Amid COVID-19 2nd wave, experts worry over late presentation of cancer patients


 

Amid COVID-19 2nd wave, experts worry over late presentation of cancer patients
cancerncer

By Gabriel Olawale

Cancer specialists have raised the alarm over the increasing number of patients presenting late for treatment saying it is making management of the condition difficult.

The group of experts who spoke in Lagos during the commemoration of the 2021  World Cancer Day held by  NSIA-LUTH, called on the Federal and state governments to promote health insurance among the citizens with a view to addressing challenges associated with out -of -pocket payment.

The Head of Department of Radiotherapy, Lagos University Teaching Hospital, LUTH, Dr. Habeebu Muhammad, said Nigeria has high cancer mortality due to late presentation, “80 percent of cancer patients present at stage 3 or 4 when curative treatment is elusive.”

He explained that early detection through screening offers hope of better treatment and in most cases makes cure possible’.

“Unfortunately, even after detection, it takes a lot to convince cancer patients to come for treatment. Most of them will prefer alternative treatment or spiritual houses.

“When the disease has advanced and spread to different parts of the body, that is when they will realise that what they are doing is not appropriate, then they are redirected to the hospital by that time curative treatment is doubtful, we now have to do palliative treatment, that is why most patients die of cancer.

“We need more cancer centres, more professionals to treat cancer patients, we need education and funding.

Corroborating his views, Consultant Radiation & Clinical Oncologist, Dr. Anthonia Sowunmi who advocated for regular screening said the cost of screening was far cheaper than treatment.

“It’s very unfortunate that people still pay through out-of-pocket for cancer treatment. Cancer treatment is not like any other treatment because it is very expensive.”

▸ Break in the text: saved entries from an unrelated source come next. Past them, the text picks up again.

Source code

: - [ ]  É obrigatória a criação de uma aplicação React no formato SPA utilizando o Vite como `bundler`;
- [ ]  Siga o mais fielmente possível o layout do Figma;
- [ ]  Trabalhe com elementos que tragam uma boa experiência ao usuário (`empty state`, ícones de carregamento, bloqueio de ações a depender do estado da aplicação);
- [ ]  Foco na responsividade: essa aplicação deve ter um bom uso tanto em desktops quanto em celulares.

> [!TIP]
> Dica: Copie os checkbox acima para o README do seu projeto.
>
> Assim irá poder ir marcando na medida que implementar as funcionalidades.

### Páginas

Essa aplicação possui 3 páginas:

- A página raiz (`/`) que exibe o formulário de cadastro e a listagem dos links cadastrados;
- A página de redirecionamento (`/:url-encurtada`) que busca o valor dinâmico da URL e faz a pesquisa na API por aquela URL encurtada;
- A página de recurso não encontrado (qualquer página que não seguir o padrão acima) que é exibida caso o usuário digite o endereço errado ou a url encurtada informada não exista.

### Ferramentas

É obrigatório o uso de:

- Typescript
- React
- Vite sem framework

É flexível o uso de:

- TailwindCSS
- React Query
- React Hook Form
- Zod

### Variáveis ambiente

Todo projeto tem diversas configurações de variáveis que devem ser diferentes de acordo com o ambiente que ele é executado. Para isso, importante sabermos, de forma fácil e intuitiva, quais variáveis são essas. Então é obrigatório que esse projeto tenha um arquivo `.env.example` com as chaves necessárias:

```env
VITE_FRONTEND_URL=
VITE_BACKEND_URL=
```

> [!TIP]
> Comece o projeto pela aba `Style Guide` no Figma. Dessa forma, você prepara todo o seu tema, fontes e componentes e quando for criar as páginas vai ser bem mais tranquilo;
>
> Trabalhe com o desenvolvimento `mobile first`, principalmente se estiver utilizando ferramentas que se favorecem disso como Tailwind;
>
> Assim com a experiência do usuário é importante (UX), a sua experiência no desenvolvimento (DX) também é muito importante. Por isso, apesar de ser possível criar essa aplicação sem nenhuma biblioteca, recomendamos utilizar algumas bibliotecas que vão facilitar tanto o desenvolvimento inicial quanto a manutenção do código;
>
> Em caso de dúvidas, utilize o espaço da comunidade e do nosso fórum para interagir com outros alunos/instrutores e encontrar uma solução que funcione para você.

Sowunmi who called for the incorporation of cancer treatment into National Health Insurance Scheme added that if a patient stops paying from the pocket, it would go a long way to alleviate the burden of cancer in Nigeria.

“Cancer care is expensive; by the time you factor chemotherapy, surgery, radiotherapy, drugs, etc., it will run into millions. That is why we are appealing to people to come early.

“When they present early it is easier and they can be cured. Most cancers are within the range of a reproductive group of 40 to 60 years.

She said that the cost of screening is far cheaper when compared to treatment, “some screening to check basic things is not more than N20,000 to N25,000 which you can give to yourself as a birthday gift.

On his part, Consultant Radiation and Clinical Oncologist, Dr. Adewumi Alabi, said the advent of COVID-19 has affected the care for cancer patients as some patients are now scheduled for a longer appointment to decongest the centre and comply with COVID-19 guidelines.

“The routine patients who visit the hospital have been streamlined, rescheduled for a    longer appointment because we have to ensure we don’t expose workers to COVID-19 as well. If we lose the workforce there will be nobody to do the work.

“For many of our patients, we look at their contact history and assess them clinically, to check their oxygen circulation level and temperature whether it is on the high side.

“When we identify these patients we screen them and also send them for COVID-19 test and there are a lot of them that are positive.

Cancer is one of the chronic diseases that can affect the immunity of the patient, so when their immunity is compromised the probability that they will be affected with COVID-19 is high. At NSIA-LUTH, both doctors and patients comply with the Covid-19 guideline.

“When you look at COVID-19 morbidity incidence or people that die,  you will see that majority of them have one form of illness or another. Either they are asthmatic, hypertension, diabetics, or lung respiratory problem.

A  Consultant Radiation and Clinical Oncologist, Dr. Adegboyega Bolanle, however, admonished Nigerians to visit accredited cancer centres for screening.

“NSIA-LUTH cancer equipment is comparable to what is abroad.  There is no cancer we cannot diagnose and treat. Although some people complain that it’s a bit expensive, we cannot compromise quality, the cost of treatment is reasonable such that most people can afford it.

“Go for screening, if you are detected early go for treatment, chemotherapy does not kill, this treatment we offer is standardly offered everywhere in the world. It is approved by all governments.